Itamar Franco nasceu no ano de 1930 a bordo de um navio de cabotagem, e o registro de seu nascimento foi feito na capital da Bahia, onde sua mãe se abrigou com um tio.
Seu pai faleceu um pouco antes de seu nascimento, e sua família era de Juiz de Fora, local onde cresceu e se formou em Engenharia Civil Eletrotécnica – curso que atualmente é dividido em Engenharia Civil e Engenharia Elétrica.
Foi oficial da Reserva R/2 do Exército Brasileiro pelo NPOR de Juiz de Fora, e ingressou na política no ano de 1955, filiado ao partido PTB – Partido Trabalhista Brasileiro.
Carreira política
Ao entrar no PTB, foi candidato a vereador em Juiz de Fora em 1958, e a vice-prefeito da mesma cidade no ano de 1962, mas em nenhum dos casos foi eleito.

Dados fornecidos:

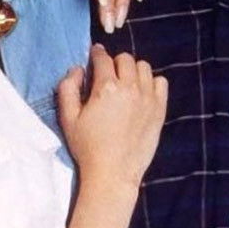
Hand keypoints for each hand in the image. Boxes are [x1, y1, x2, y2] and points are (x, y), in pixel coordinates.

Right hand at [57, 45, 167, 189]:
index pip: (102, 58)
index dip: (96, 54)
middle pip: (125, 59)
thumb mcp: (68, 118)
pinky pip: (161, 82)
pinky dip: (152, 82)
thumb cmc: (87, 147)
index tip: (95, 55)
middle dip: (115, 63)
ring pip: (144, 67)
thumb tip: (77, 69)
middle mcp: (130, 88)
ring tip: (126, 83)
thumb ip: (67, 88)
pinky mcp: (160, 109)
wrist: (113, 173)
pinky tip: (142, 93)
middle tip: (108, 75)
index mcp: (105, 88)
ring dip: (133, 70)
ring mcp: (148, 97)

Lista de tarefas:
1. Indique se cada afirmação abaixo está de acordo com o texto sobre Itamar Franco, respondendo sim ou não e citando literalmente as palavras do texto que decidem a questão.
(a) Itamar Franco nasceu em Juiz de Fora.
(b) O pai de Itamar Franco morreu antes do nascimento do filho.
(c) Itamar Franco foi eleito vereador de Juiz de Fora em 1958.
2. Com base no texto sobre Itamar Franco, responda:
(a) Em que ano ele ingressou na política?
(b) Em que curso ele se formou?
(c) A que cargo ele se candidatou em 1962?
3. Retome o texto sobre a vida de Itamar Franco e prossiga a partir da última frase apresentada.

Respostas por tarefa:
1.
(a) Não: "nasceu no ano de 1930 a bordo de um navio de cabotagem".
(b) Sim: "Seu pai faleceu um pouco antes de seu nascimento".
(c) Não: "mas em nenhum dos casos foi eleito".

2.
(a) Em 1955.
(b) Em Engenharia Civil Eletrotécnica.
(c) Ao cargo de vice-prefeito de Juiz de Fora.

3.
Itamar, com a chegada do regime ditatorial em 1964, filou-se ao MDB, e se candidatou a prefeito da cidade nas eleições seguintes, obtendo finalmente o sucesso.
Foi eleito no ano de 1967, e em seguida em 1972, mas renunciou ao cargo em 1974 para concorrer ao Senado Federal, obtendo sucesso como representante de Minas Gerais.
Com o pluripartidarismo sendo restabelecido no Brasil na década de 1980, Itamar filiou-se ao PMDB, que era sucessor do MDB, e em 1982 é reeleito senador da cidade.
Itamar foi defensor ativo da campanha das Diretas já!, e queria candidatar-se ao governo do estado de Minas Gerais, mas em seu partido encontrou resistência.
Por isso, abandonou o PMDB e filiou-se ao PL, entrando como candidato no ano de 1986, em que é derrotado pelo candidato de seu antigo partido com a diferença de 1% nos votos.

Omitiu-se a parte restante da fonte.